Health & Medical Neurological Conditions

Hypotensive Endovascular Test Occlusion of the Carotid Artery

Hypotensive Endovascular Test Occlusion of the Carotid Artery
Object: To evaluate the reliability of balloon test occlusion with hypotensive challenge (BTO and HC) as a predictor of neurological complications before internal carotid artery (ICA) sacrifice in patients with advanced head and neck cancer, the authors retrospectively reviewed the medical records of patients presenting to their institutions between 1992 and 1997 in whom this preoperative assessment was performed.
Methods: Eleven patents who were candidates for extended comprehensive neck dissection (ECND) and potential ICA sacrifice were included in the study. Eight patients tolerated the test and underwent endovascular occlusion or surgical ligation of the ICA before ECND (four patients), preservation of the ICA at the time of surgery (three patients), or palliative therapy (one patient). Of three patients in whom BTO and HC failed, one patient received palliative treatment only; the other two underwent ECND with preservation of the ICA. In the group of patients who passed the test and underwent ICA occlusion or ligation before ECND, fatal thromboembolic stroke occurred within 24 hours of permanent balloon occlusion in one patient, resulting in a combined neurological morbidity/mortality rate of 25% in this subset of patients and an overall complication rate of 9% in this series.
Conclusions: The authors found that BTO and HC offers a simple and reliable method of preoperative risk assessment when ICA resection is planned for regional control of disease in advanced head and neck cancer. This management option, however, is associated with a potential for neurological complication that must be weighed against the natural course of the disease and the risks and benefits of other treatment modalities.

Nonsurgical management (chemo- and radiation therapy) of head and neck cancer is a promising clinical option. Tumor, however, may involve the ICA, threatening spontaneous CA rupture in patients with AHNC. In those patients for whom resection is indicated after nonsurgical management fails to control the disease or for those who choose surgery as the primary treatment of the disease, elective resection of the ICA may be necessary. Because of the potential for significant associated neurological complications, resection of the ICA is controversial. Current management options include the following: 1) ICA preservation with "peeling" of tumor from the vessel; 2) ICA resection after revascularization; 3) ICA occlusion and resection after an asymptomatic temporary test occlusion; and 4) palliative therapy.

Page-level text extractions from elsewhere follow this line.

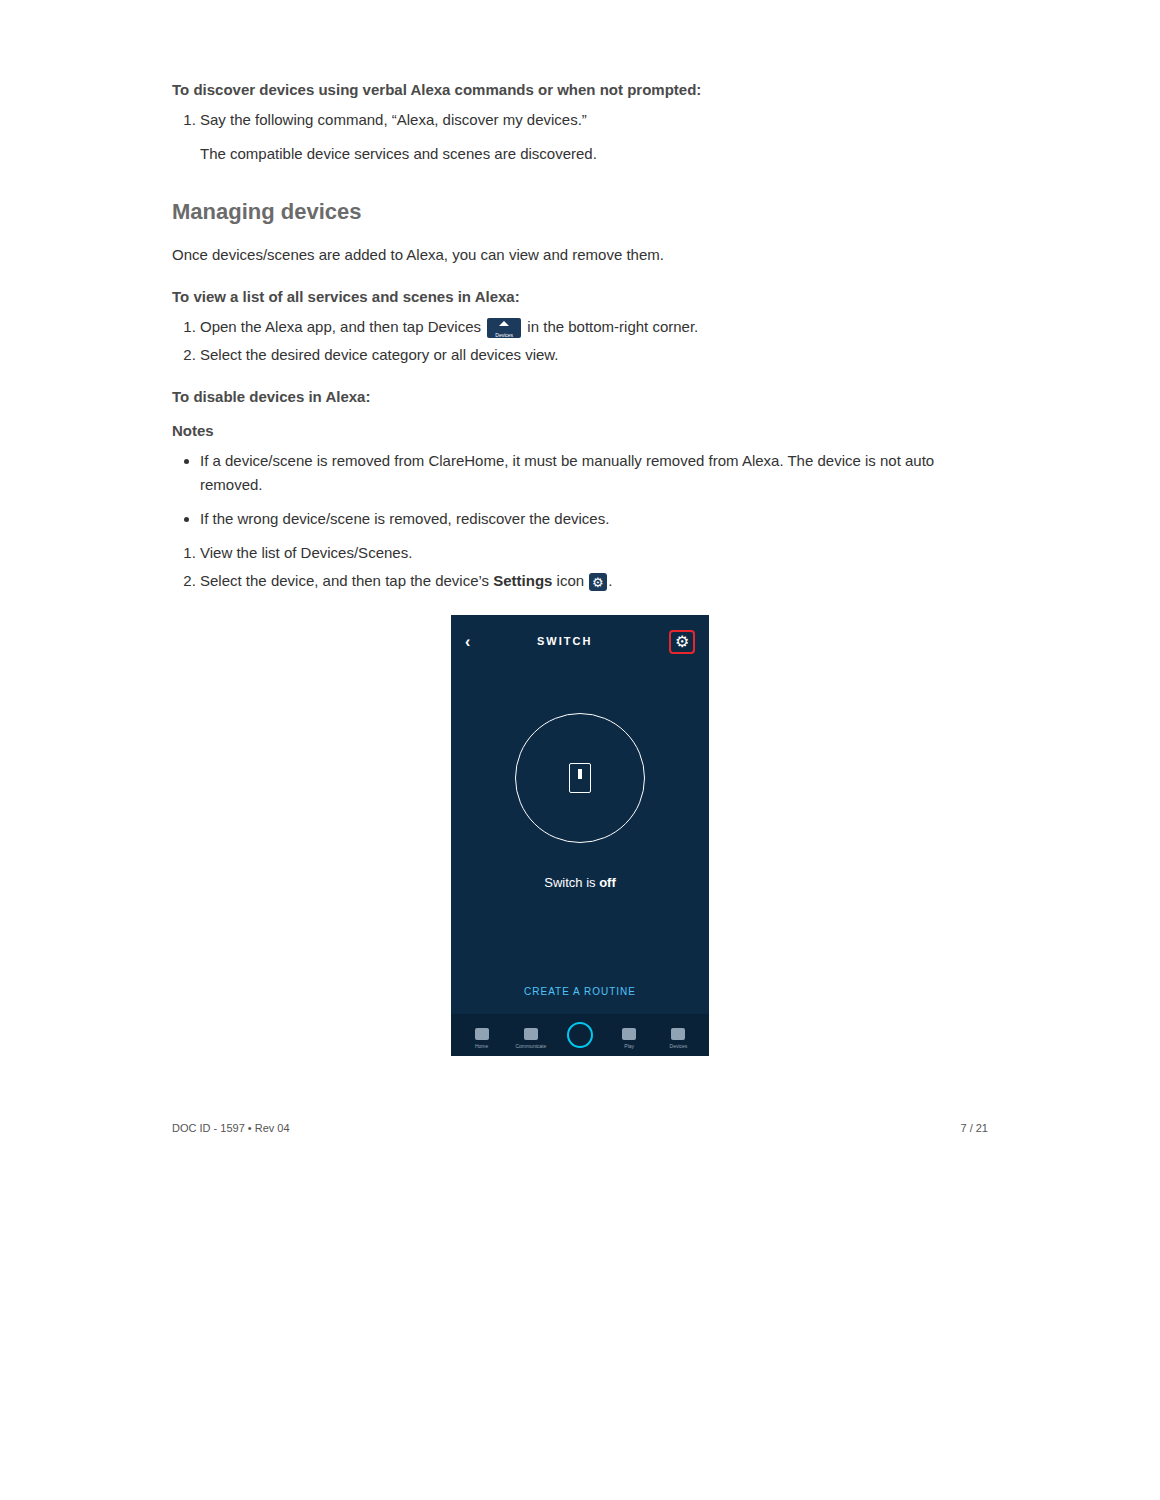To discover devices using verbal Alexa commands or when not prompted:
Say the following command, “Alexa, discover my devices.”
The compatible device services and scenes are discovered.
Managing devices
Once devices/scenes are added to Alexa, you can view and remove them.
To view a list of all services and scenes in Alexa:
Open the Alexa app, and then tap Devices in the bottom-right corner.
Select the desired device category or all devices view.
To disable devices in Alexa:
Notes
If a device/scene is removed from ClareHome, it must be manually removed from Alexa. The device is not auto removed.
If the wrong device/scene is removed, rediscover the devices.
View the list of Devices/Scenes.
Select the device, and then tap the device’s Settings icon .
‹ SWITCH ⚙
Switch is off
CREATE A ROUTINE
Home
Communicate
Alexa
Play
Devices
DOC ID - 1597 • Rev 04 7 / 21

With the advent of endovascular techniques, BTO and HC has been performed at our institutions to assess tolerance to ICA occlusion in patients with AHNC in whom there is imaging-based evidence of ICA involvement. After hypotensive endovascular test occlusion, permanent balloon occlusion or sacrifice of the ICA was performed when indicated, often as a separate procedure, before ECND and resection of the ICA. The objective of this study was to review our experience and evaluate the reliability of BTO and HC as a predictor of neurological outcome after CA sacrifice in AHNC.